James Madison to Thomas Cooper (December 26, 1826)

Montpellier Decr. 26. 1826—
The mail has furnished me with a copy of your Lectures on Civil Government, & on the constitution of the U. S. I find in them much in which I concur; parts on which I might say — non liquet — & others from which I should dissent; but none, of which interesting veiws are not presented. What alone I mean to notice is a passage in which you have been misled by the authorities before you, & by a misunderstanding of the term "National" used in the early proceedings of the Convention of 1787. Both Mr. Yates & Mr. Martin brought to the Convention predispositions agt. its object, the one from Maryland representing the party of Mr. Chase opposed to federal restraints on the State Legislation; the other from New York, the party unwilling to lose the power over trade through which the State levied a tribute on the consumption of its neighbours. Both of them left the Convention long before it compleated its work; & appear to have reported in angry terms, what they had observed with jaundiced eyes. Mr. Martin is said to have recanted at a later day; & Mr. Yates to have changed his politics & joined the party adverse to that which sent him to the Convention. — With respect to the term "National" as contradistinguished from the term "federal," it was not meant to express the extent of power, but the mode of its operation, which was to be not like the power of the old Confederation operating on States; but like that of ordinary Governments operating on individuals; & the substitution of "United States" for "National" noted in the journal, was not designed to change the meaning of the latter, but to guard agt. a mistake or misrepresentation of what was intended.

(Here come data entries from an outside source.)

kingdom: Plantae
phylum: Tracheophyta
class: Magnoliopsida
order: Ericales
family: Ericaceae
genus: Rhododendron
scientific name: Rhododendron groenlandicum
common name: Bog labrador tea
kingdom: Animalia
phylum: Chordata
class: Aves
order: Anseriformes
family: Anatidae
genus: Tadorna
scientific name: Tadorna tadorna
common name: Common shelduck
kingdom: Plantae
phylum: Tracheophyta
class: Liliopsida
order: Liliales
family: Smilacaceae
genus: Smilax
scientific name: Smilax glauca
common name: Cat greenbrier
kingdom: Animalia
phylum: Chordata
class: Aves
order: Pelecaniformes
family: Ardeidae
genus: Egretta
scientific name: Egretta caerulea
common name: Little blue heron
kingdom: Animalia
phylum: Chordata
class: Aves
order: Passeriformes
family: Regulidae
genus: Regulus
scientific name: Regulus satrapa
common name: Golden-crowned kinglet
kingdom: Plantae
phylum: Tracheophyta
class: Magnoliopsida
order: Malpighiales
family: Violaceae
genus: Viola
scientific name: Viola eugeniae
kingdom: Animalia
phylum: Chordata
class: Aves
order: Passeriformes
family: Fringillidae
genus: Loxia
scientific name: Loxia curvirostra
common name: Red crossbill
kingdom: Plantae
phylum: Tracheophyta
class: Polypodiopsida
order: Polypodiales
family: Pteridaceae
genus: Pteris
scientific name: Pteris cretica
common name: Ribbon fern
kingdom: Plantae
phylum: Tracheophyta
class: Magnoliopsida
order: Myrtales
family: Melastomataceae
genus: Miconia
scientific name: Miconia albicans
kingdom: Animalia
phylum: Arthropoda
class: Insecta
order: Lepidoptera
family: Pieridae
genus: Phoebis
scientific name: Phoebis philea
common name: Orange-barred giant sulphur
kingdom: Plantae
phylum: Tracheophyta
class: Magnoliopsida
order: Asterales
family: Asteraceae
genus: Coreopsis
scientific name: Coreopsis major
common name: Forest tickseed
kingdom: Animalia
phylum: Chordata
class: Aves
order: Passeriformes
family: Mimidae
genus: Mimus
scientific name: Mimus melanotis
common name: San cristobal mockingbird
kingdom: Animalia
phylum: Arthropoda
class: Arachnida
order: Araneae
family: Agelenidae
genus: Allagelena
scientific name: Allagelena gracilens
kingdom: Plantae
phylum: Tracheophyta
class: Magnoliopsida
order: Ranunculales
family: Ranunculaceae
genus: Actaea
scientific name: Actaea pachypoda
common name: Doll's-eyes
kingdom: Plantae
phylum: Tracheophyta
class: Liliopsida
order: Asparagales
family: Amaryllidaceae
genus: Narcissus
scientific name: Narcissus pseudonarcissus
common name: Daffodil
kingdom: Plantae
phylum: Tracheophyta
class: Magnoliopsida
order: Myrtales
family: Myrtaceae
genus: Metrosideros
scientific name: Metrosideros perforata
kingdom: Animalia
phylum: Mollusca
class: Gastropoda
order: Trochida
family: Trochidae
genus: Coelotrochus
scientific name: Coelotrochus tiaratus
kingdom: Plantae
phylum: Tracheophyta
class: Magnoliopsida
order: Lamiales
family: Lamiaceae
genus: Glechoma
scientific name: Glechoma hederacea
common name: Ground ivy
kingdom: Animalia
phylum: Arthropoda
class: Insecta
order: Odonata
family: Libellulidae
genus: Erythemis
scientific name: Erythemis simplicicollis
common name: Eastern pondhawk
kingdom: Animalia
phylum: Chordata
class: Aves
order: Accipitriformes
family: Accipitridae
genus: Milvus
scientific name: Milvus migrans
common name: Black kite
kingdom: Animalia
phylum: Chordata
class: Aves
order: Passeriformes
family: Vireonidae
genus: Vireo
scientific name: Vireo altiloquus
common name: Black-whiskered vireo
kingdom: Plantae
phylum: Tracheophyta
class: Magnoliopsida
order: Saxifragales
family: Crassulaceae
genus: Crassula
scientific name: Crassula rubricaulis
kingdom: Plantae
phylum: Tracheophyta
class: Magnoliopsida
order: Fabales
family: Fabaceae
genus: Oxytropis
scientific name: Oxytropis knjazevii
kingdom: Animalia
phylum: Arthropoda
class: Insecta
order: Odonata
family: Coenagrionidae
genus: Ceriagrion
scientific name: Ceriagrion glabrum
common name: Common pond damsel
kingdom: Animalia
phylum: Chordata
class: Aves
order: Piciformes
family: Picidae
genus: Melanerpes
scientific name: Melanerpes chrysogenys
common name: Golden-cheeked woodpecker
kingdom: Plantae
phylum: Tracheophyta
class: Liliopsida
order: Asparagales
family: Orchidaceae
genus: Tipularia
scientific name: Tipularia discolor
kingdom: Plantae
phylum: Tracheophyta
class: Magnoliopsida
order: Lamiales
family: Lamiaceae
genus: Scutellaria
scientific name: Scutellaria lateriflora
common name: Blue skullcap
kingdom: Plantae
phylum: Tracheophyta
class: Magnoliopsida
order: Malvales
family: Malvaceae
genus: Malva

The term "National" was used in the original propositions offered on the part of the Virga. Deputies, not one of whom attached to it any other meaning than that here explained. Mr. Randolph himself the organ of the Deputation, on the occasion, was a strenuous advocate for the federal quality of limited & specified powers; & finally refused to sign the constitution because its powers were not sufficiently limited & de-defined.